Of course, there are still religions and cultures who do subscribe to some form of burial and/or afterlife. Perhaps it is when we relegate these thoughts to myth that we turn away from burial because, instead of a passage, we can so easily imagine it as a smothering experience. Do we see the essence of the fire in cremation as more of a release, and one that requires air, whereas underground there may be no breathing? There are cultures that believe in funeral pyres rather than burial.
So, I didn’t know that this book was going to include so much about death, and it probably will move on as I get into it. However, I had a cat euthanized yesterday. He was dear to me for 15 years and the last pet that Jeff and I owned together. AND… in a few short weeks I’ll come upon the date marking the 10th year after his death. Oh well, perhaps it is the best time to be delving into burial, the wonders of deep time, and all these feelings that bubble up out of nowhere when the words speak of what, to me, are unspeakable journeys underground. Why not combine the senses and let them wash over me?
The one section that made me stop and reflect is where the passage is so small that he wants to evaporate so he can move through like a gas instead of a bone bag. Even when he and his caving companion reach a solid space, he notes that they don’t speak because,
“Language is crushed. We are anyway too busily engaged building structures within ourselves that might house our spirits, for the pressure here is immense, a weight of rock and time bearing down upon us from every direction with an intensity I have never experience before, turns us fast to stone. It is a fascinating and terrible place, and not one that can be borne for long.”
Boy howdy is that the truth. Do those words grasp you as they did me? Of course, there is more context as he describes this underground place they are moving through, all of which I am not able to imagine and don’t really want to. I could not bear it and I’m simply reading it. Had to stop and write this. And then reading it again to share, it pressed on me some more. I took, am taking, shallower breaths and my rational brain is not liking the lizard brain controlling things. I can almost feel the relief as they move through the swallet, what a cool word, and into the above ground air where he describes growing bones again, and the world teaming with sights, sounds, and colors.

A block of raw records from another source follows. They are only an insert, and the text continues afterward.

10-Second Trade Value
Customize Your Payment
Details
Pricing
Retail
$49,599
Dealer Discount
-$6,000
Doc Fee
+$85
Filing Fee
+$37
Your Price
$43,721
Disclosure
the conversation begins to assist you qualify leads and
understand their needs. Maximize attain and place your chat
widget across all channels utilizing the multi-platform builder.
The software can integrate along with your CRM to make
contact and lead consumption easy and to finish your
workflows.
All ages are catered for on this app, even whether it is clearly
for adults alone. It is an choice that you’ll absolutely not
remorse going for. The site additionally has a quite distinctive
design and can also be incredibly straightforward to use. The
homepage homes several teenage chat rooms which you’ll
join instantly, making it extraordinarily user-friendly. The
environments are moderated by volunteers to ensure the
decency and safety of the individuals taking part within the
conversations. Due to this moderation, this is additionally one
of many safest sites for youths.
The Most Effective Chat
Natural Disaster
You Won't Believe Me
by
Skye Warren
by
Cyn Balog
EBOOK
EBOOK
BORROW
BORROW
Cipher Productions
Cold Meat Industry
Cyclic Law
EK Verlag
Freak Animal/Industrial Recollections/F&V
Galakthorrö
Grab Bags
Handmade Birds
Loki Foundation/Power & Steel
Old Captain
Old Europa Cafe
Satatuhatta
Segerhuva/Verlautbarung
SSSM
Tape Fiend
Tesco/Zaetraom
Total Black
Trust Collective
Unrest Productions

I may have to purchase a copy of this book as I may not make it through in the allotted time if I have to stop, breathe, and go outside every so often. I’ve mentioned in prior essays that I enjoy books about specific things and phenomena. This looks as if it will join the ranks of those that have gone before. Although I am still not far into the reading (9%), given the praise that was heaped upon this widely in 2019, I imagine it will continue to amaze and confound me. Confound, because I did not expect to be pulled underground by words. Yes indeed, there is pressure in being underground, if only in my mind.